Pound Sterling – UK Markets
Despite the depressive state of the UK economy and consumer fears that the countries economic woes will have dire consequences on their finances it appears as though our appetites haven’t been affected. Whilst there has been less demand for high street goods in August, food sales were up 1.4 percent in the three months leading up to August. However, non-food sales were down 1.5 percent in the same period. With internet sales also up some are suggesting that poor weather through the summer months has dampened our need for outdoor excursions.

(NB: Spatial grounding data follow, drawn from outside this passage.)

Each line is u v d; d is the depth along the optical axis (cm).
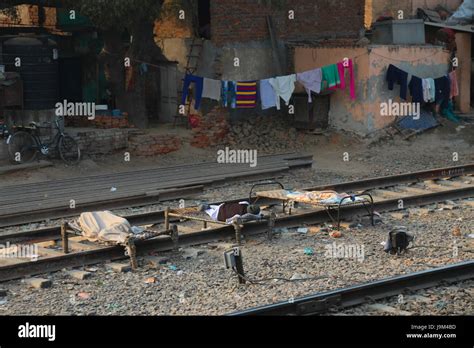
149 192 3181
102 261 2239
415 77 4781
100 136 4059
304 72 4494
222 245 2430
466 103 5584
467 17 6019
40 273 2125
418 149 4559
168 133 4381
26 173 3600
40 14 4853
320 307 1767
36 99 3841
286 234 2588
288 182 3594
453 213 2911
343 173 3866
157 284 2045
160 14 4141
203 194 3319
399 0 6375
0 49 3975
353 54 4691
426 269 2133
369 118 4684
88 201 2980
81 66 4994
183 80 4366
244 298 1914
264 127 4800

Further negativity has struck our services sector as Purchasing Managers Index figures fell from 55.4 in July to 51.1 in August. This was a shock to the markets as economist had predicted the data to come in at around the 54.3 level. Whilst a figure above 50 still indicates growth there is little doubt that we are in steep decline. Whispers of quantitative easing appear to be making strong headway through the rumour mill but Mervyn King will have to do some serious selling in order to make the thoughts a reality.
US Dollar – US Markets
It is usually the UK that rides the waves of turbulence. With little data rearing its ugly head in the US yesterday it did just that. Early on, the US Dollar was relatively weak. However, late in the day a large deal filtered its way through the markets causing dollar strengthening and consequently weakening the euro. But as we are so very aware at present, nothing is certain and come early morning, the dollar, along with sterling fell foul to a serious euro canter. It will now be down to the world’s largest economy to fight back with manufacturing data being released at GMT 15:00.
Euro – European Markets
The European Central Bank’s bond buying programme has been called into question as yields on Spanish and Italian debt began to rise again. The ECB will now face pressure as the uncertainty grows. It is unlikely that they will be able to afford to keep up its purchases to keep a lid on market pressures. Despite early strengthening in the euro, it remains sketchy at best as to how long it will be able to maintain such an advance before it succumbs to market pressures.
Other Currencies – Highlights
The Swiss National Bank has finally stepped in and taken the bull by the horns. A statement was released identifying the overvaluation of the franc as an ‘acute threat to the Swiss economy and carries the risk of a deflationary development’. The SNB has subsequently set a minimum exchange rate of 1.20 versus the euro. It caused the franc markets to spike with immediate effect.